Elle se lécha les lèvres, et se balança d’un pied sur l’autre.
— Jusqu’à ce que nous trouvions le moyen d’arriver jusqu’à elle, en passant par-dessus toutes ces Irrégulières…
— Elles sont elles-mêmes des Irrégulières, Eldrith.
Temaile se jeta dans un fauteuil, les jambes écartées, et le ton se fit dur.
— Il n’y a que trois sœurs qui peuvent nous déranger, et dont nous pouvons nous débarrasser. Nous pouvons prendre Nynaeve, et peut-être Elayne, en prime.
Brusquement, elle se pencha en avant, les mains sur les accoudoirs de son fauteuil. Malgré ses vêtements en désordre, son attitude n’avait rien d’indolent. Eldrith fit un pas en arrière, comme repoussée par le regard de Temaile.

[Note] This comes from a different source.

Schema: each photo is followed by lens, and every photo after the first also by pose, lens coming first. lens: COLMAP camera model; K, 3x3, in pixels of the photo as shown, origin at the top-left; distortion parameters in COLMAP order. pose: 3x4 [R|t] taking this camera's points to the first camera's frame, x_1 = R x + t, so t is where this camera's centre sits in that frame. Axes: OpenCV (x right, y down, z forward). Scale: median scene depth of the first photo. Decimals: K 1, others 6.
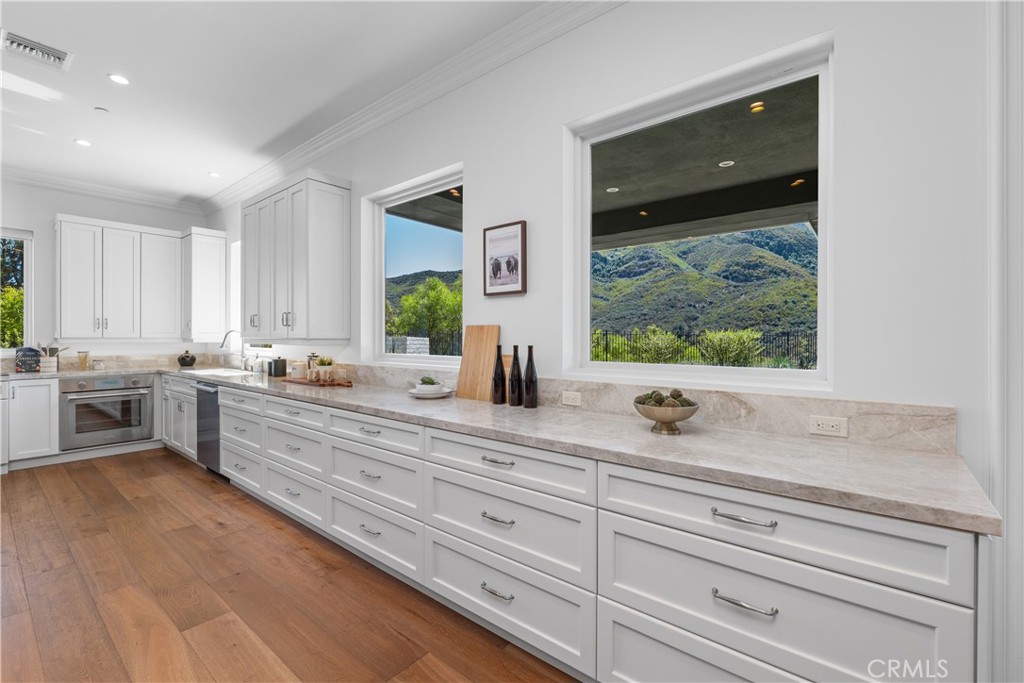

— Alors, pourquoi sommes-nous là, Eldrith ? C’est pour ça que nous sommes venues.
Personne n’eut rien à répondre à ça. Elles avaient derrière elles une succession d’échecs – à Tear, à Tanchico – qui pourraient bien leur coûter la vie quand le Conseil Suprême leur mettrait la main dessus. Sauf si elles avaient l’un des Élus pour protecteur. Si Moghedien désirait tant que cela capturer Nynaeve, peut-être qu’un autre Élu le voudrait aussi. La vraie difficulté, ce serait de trouver l’un des Élus à qui offrir leur cadeau. Seule Asne semblait avoir réfléchi à ce problème.

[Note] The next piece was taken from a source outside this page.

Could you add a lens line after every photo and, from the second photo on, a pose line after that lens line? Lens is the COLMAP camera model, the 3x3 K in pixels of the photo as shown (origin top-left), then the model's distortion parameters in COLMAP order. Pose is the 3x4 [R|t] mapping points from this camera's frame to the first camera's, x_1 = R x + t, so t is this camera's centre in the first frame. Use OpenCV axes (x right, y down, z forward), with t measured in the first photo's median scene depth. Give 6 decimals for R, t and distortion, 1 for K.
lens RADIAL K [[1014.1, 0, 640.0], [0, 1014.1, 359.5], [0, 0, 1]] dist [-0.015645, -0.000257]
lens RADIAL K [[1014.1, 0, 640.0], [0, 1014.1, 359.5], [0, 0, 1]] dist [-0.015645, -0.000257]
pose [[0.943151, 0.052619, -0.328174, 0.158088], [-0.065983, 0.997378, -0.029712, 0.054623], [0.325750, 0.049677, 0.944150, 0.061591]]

— Il y en avait d’autres avec elles, poursuivit Temaile, se renversant dans son fauteuil.
Au ton, elle semblait presque s’ennuyer.
— En train d’espionner nos deux Acceptées. Un homme, qui leur a permis de le voir, et quelqu’un d’autre que je n’ai pas vu.
Elle fit une moue irritée. Enfin, cela aurait pu passer pour une moue, n’était son regard.

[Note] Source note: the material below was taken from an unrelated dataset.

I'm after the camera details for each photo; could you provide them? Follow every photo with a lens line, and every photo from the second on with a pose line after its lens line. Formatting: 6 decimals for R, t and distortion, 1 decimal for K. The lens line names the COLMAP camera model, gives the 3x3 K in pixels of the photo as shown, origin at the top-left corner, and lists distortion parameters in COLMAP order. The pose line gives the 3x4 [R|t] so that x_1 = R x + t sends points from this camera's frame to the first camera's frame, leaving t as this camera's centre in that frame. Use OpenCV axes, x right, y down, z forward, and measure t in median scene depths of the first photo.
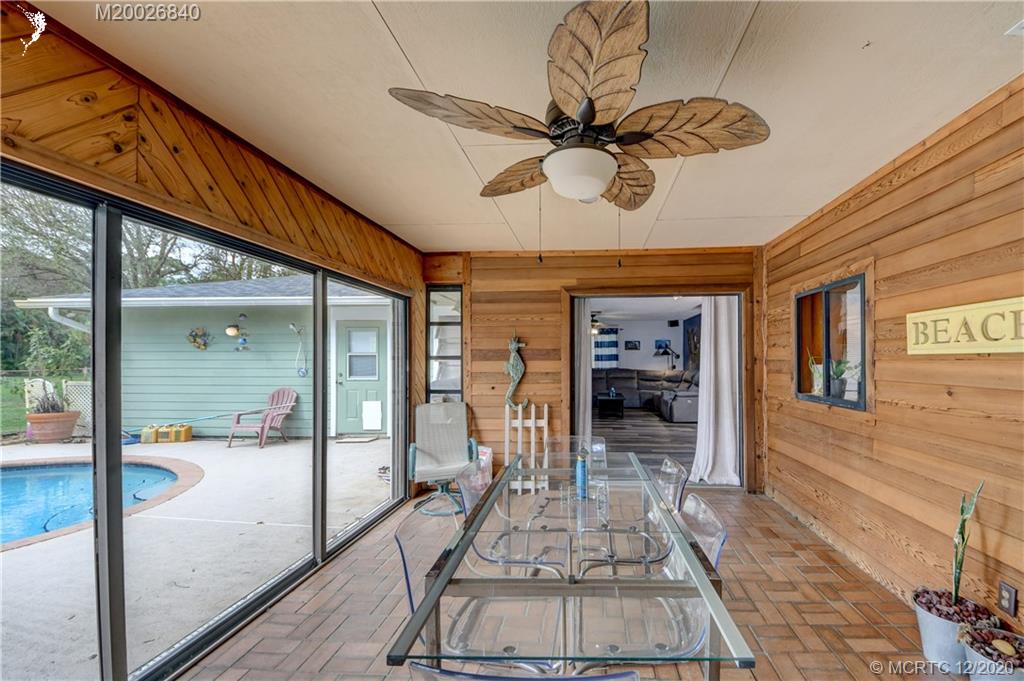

— J’ai dû rester derrière une colonne pour que les filles ne me voient pas. Cela devrait vous faire plaisir, Eldrith. Elles ne m’ont pas vue. Êtes-vous contente ?
Eldrith bredouilla dans ses efforts pour exprimer son contentement.
Asne s’autorisa à sentir l’approche de ses quatre Liges. Elle avait cessé de se masquer en quittant Samara. Seul Powl était un Ami du Ténébreux, bien sûr, mais tous les autres faisaient ce qu’elle voulait, croyaient tout ce qu’elle leur disait. Il serait nécessaire de les cacher aux autres à moins d’un cas de force majeure, mais elle voulait avoir des hommes armés sous la main. Les muscles et l’acier étaient très utiles. Et si les choses allaient de pis en pis, elle pourrait toujours révéler la longue baguette flûtée que Moghedien n’avait pas aussi bien cachée qu’elle croyait.
La lumière du petit matin qui entrait par les fenêtres du salon était grise. Dame Shiaine s’était levée une heure plus tôt que d’habitude, et il faisait encore nuit noire quand elle s’était habillée. Maintenant, elle pensait toujours à elle en tant que Dame Shiaine. Elle avait presque oublié Mili Skane, la fille du sellier. Dans tous les domaines qui comptaient, elle était vraiment Dame Shiaine, et ce depuis des années. Le Seigneur William Avarhin s’était appauvri, réduit à vivre dans une ferme délabrée qu’il n’avait même pas les moyens d’entretenir. Lui et sa fille unique, dernière d’une lignée sur le déclin, avaient vécu à la campagne, dissimulant leur pauvreté, et maintenant, ils n’étaient plus que des os enterrés dans la forêt proche de leur ferme, et elle, elle était Dame Shiaine. Et si cette grande maison de pierre bien meublée n’était pas un manoir, elle avait quand même appartenu à une riche marchande. Elle était morte depuis longtemps, elle aussi, après avoir légué tout son or à son « héritière ». L’ameublement était de bonne facture, les tapis coûteux, les tapisseries et même les coussins des sièges brodés de fils d’or. Un bon feu ronflait dans la cheminée de marbre blanc veiné de bleu. Sur le manteau autrefois sans ornement, elle avait fait graver le Cœur et la Main d’Avarhin.